De facto führt nach dieser Auffassung  jede Veröffentlichung eines Werks durch den Urheber im Internet zu dessen Gemeinfreiheit insofern, dass jeder Dritte dieses, losgelöst von einer Funktion des Framings, ohne Konsequenzen fürchten zu müssen, weiter öffentlich zugänglich machen kann. Dann wäre für das Urheberrecht im Zeitalter des Internets nahezu kein Raum mehr. Dies gilt nach den Überlegungen des Generalanwalts jedenfalls für private Handlungen.

Europäische „Fair Use“-Doktrin?

Es könnte sein, dass der EuGH ohne es zu merken bzw. jedenfalls ohne sie als solche zu bezeichnen, eine europäische Variante Art der zum Beispiel im US-amerikanischen Copyright geltenden „Fair Use“-Doktrin einführen wird.

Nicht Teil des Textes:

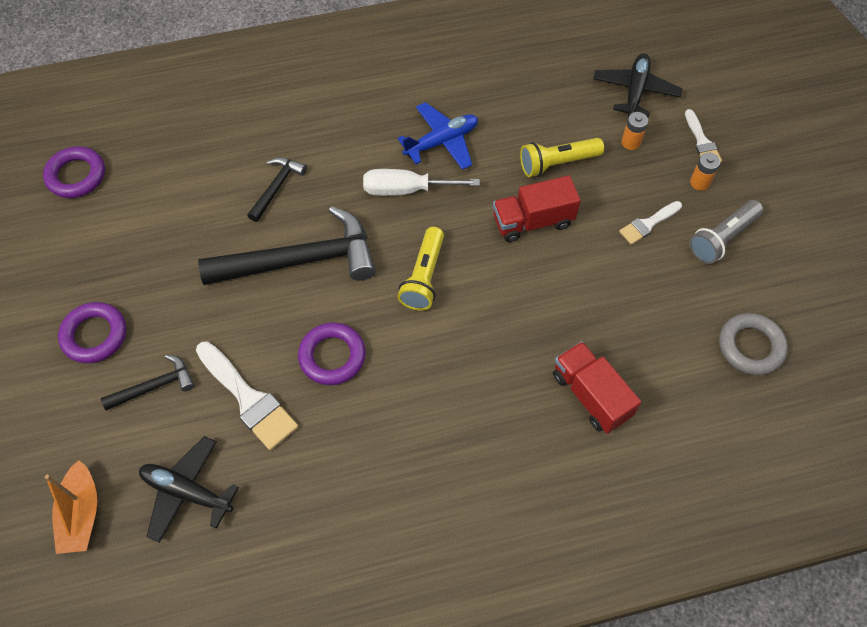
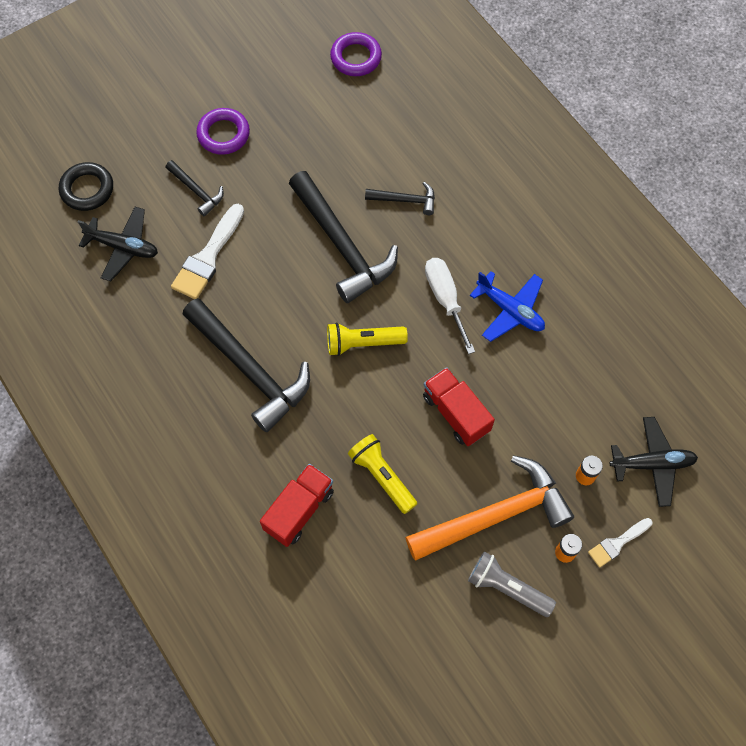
camera: 70 degrees right, 5 degrees up
(81, 514) = (87, 189): orange boat -> black ring
(187, 492) = (123, 247): black plane -> black plane turned 105 degrees clockwise
(332, 356) = (264, 301): purple ring -> none
(410, 395) = (250, 369): none -> black hammer
(557, 163) = (530, 416): yellow flashlight -> yellow flashlight (382, 476)
(648, 224) = (495, 515): white brush -> orange hammer
(750, 346) = (397, 638): grey ring -> none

„Fair Use“ besagt, dass die Wiedergabe urheberrechtlich geschützten Materials zum Zwecke der Kritik, der Stellungnahme, der Berichterstattung, der Bildung und der Wissenschaft keine Urheberrechtsverletzung darstellt. Ob eine Verwendung urheberrechtlich geschützten Materials angemessen ist oder nicht, ist im Einzelfall nach folgenden Kriterien abzuwägen:

  1. Zweck und Art der Verwendung (gewerbsmäßig oder nicht; umgestaltende Nutzung oder nicht (sog. transformative use)
  2. Art des urheberrechtlich geschützten Werks
  3. Umfang und Bedeutung des verwendeten Auszugs im Verhältnis zum ganzen Werk
  4. Auswirkung der Verwendung auf den Wert und die Verwertung des geschützten Werks

Ein Unterlassungsanspruch wird sich für den Urheber zwar womöglich auch zukünftig losgelöst vom Ausgang des Verfahrens vor dem EuGH gestützt auf die Verletzung seines Vervielfältigungsrechts durchsetzen lassen.

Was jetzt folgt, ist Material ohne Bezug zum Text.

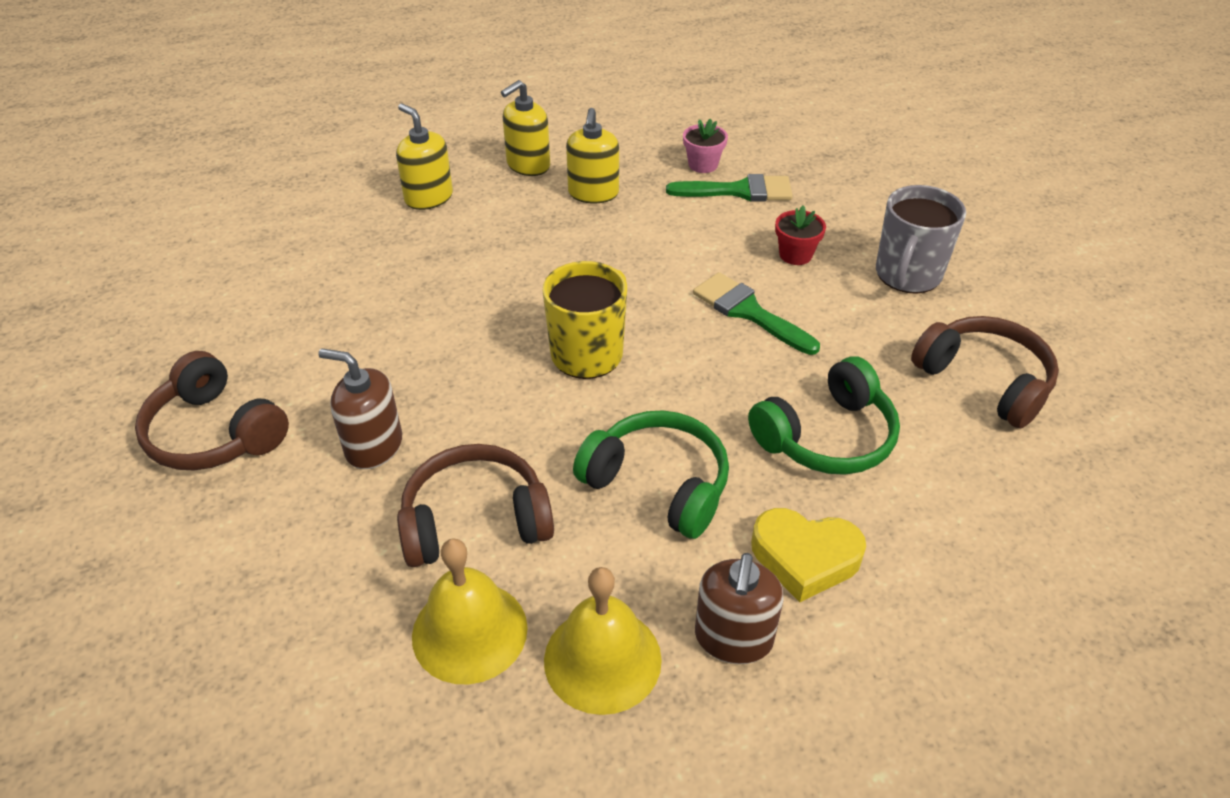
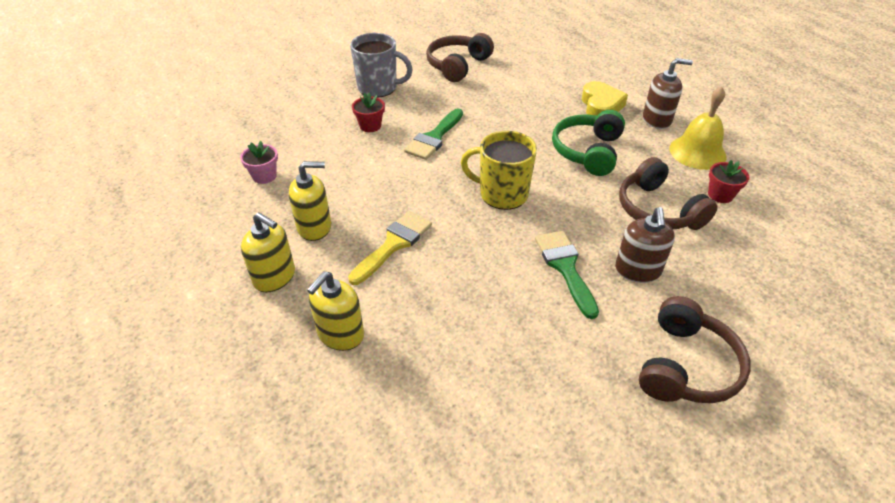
camera: 105 degrees left, 0 degrees up
(469, 631) = (720, 195): yellow bell -> red flower pot
(536, 245) = (393, 244): none -> yellow brush
(739, 191) = (299, 155): green brush -> green brush (565, 267)
(826, 436) = (522, 105): green headphones -> none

Sollte der EuGH jedoch entscheiden, dass es sich bei der streitgegenständlichen Handlung nicht um eine öffentliche Wiedergabe im Sinne der Richtlinie handelt und bleibt dem Urheber dann eben auch „nur“ die Verletzung des Vervielfältigungsrechts, wird dies erhebliche Konsequenzen für die Annexansprüche, wie zum Beispiel den Schadensersatzanspruch haben. Denn es ist davon auszugehen, dass die Verletzung des Urheberrechts durch eine einmalige Vervielfältigungshandlung, wie zum Beispiel das Speichern auf dem Server des Verletzers, weitaus geringer wiegt, als das unbeschränkte Bereithalten auf der Webseite gegenüber der breiten Publikumsmasse des Internets.